### [REQUEST]
Answer these from the virtual memory and paging text:
(a) What does it mean for a page to have its lock bit set?
(b) Which method of studying paging algorithms does the text say people actually use?
(c) How is generating a page fault on every reference typically implemented?

### [TEXT SECTION]

★ ★ ★ ★ ★

I/O with Virtual Memory: I/O naturally only deals with physical addresses. Thus, the OS must have a means of translating virtual buffer address → physical buffer address (and these utilities should never be paged out!). Why? I/O is on-demand (see "wired down" above). OS can implement "wired down" pages through Lock bits. The lock bit is just like the U/R/V/etc bits – it means that a page cannot be swapped out. Other issues:

- 1. I/O transfers that cross page boundaries: what happens if the pages are not contiguous? Some solutions are to:
  - **a.** Break the transfer into several, such that each smaller transfer is contiguous.
  - **b.** Make the transfer map to non-contiguous memory! (only very smart OSs can pull this off).
  - **c.** Ignore virtual memory and place the I/O subsystem memory in a contiguous chunk of real memory, which is managed by the OS.

**How do we study paging algorithms:** Different techniques have been tried, and are as follows:

- 1. **Math model.** As in economics, it would be great if this actually worked. OSs are way to complex, however, so no such model yet conceived is an acceptable one.
- 2. **Random number driven simulation.** Same problem as the math model.
- 3. **Experiments on a real system.** This approach makes the most sense, however, requires actual machine time and makes results very difficult to reproduce typically.
- 4. Trace driven simulation. Given the shortcomings of 1-3, this is what people actually do! What happens is you get a program address trace (a sequence of virtual addresses that a

process has requested/used/accessed/etc) and use that trace to simulate different algorithms.

\*\* Important: the program/virtual address trace is not dependant on the paging algorithm! The paging algorithm is used to improve efficiency in paging data in and out. It should never constitute the correctness of a program.

We can get the **program address trace** through hacking almost any layer of abstraction in the machine. See here for examples:

- 1. **Machine interpreter.** Simple idea: trace is generated as the machine executes.
  - **a.** "execute" instruction (IBM 370). An instruction which tells you to execute another instruction! This makes trace generation very simple.
- 2. **Hardware monitor.** This is a logic analyzer! This is impossible these days ~ everything is embedded.
- 3. **Trace trap facility.** Trap on every instruction. The trap handler is responsible for recording bookkeeping information for the trace.
- 4. **Microcode modifications.** Similar to the above: the hacked microcode performs the bookkeeping.
- 5. **Instrument .o/.s code to write trace records.** The modified code is responsible for the bookkeeping (typically keeps track on every instruction or just on load/store/branches).
- 6. **Generate page fault on every reference.** Trace is generated when the faults are being handled. How is this typically implemented? **Turn off all of the valid bits!**

## **Algorithm Performance:** Graphically speaking:



# Memory needed

In general, you are hosed if you have significantly more data than physical memory! No matter what

algorithm you use, you will need to page in and out to run large applications. Some areas within your control, however, are:

- Writing more efficient code / refactoring algorithms: Consider matrix transpose. Through naïve approaches and large matrices, this operation can lead to a page fault / operation. Solutions:
  - **a.** Store the matrix as sub-matrices which actually fit into memory.
  - b. Represent the matrix differently (row major order for example) so that sequential accesses are walking through a single page (this works better with matrix multiplication transpose doesn't benefit much from it.

★ ★ ★ ★ ★

### [SUPPLIED MATERIAL]
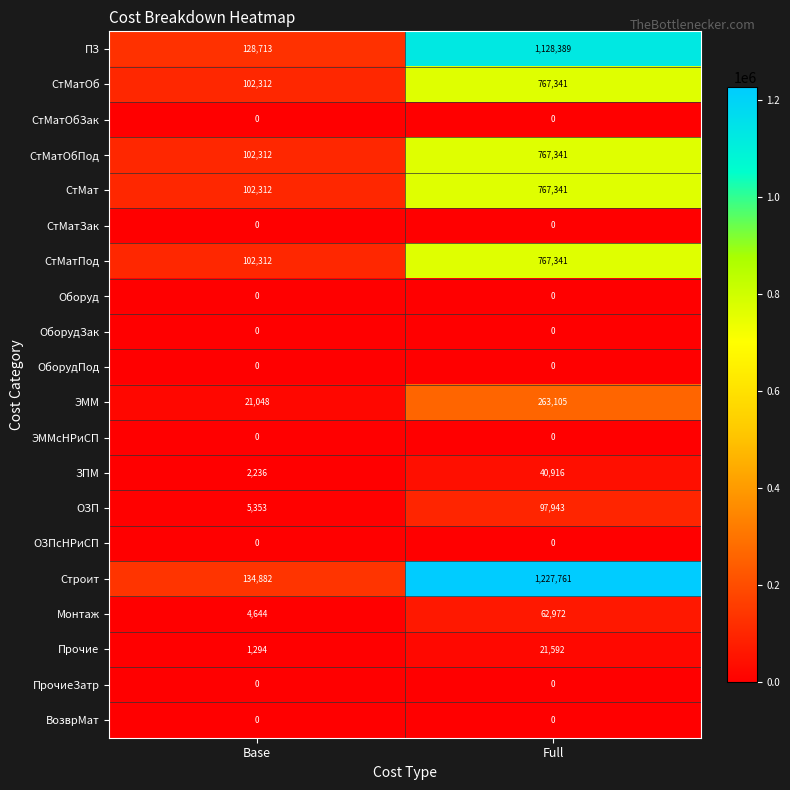

Which series changed the most between Base and Full?

Строит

★ ★ ★ ★ ★

### [EXERCISE OUTPUT]
(a) The page cannot be swapped out.
(b) Trace driven simulation.
(c) By turning off all of the valid bits.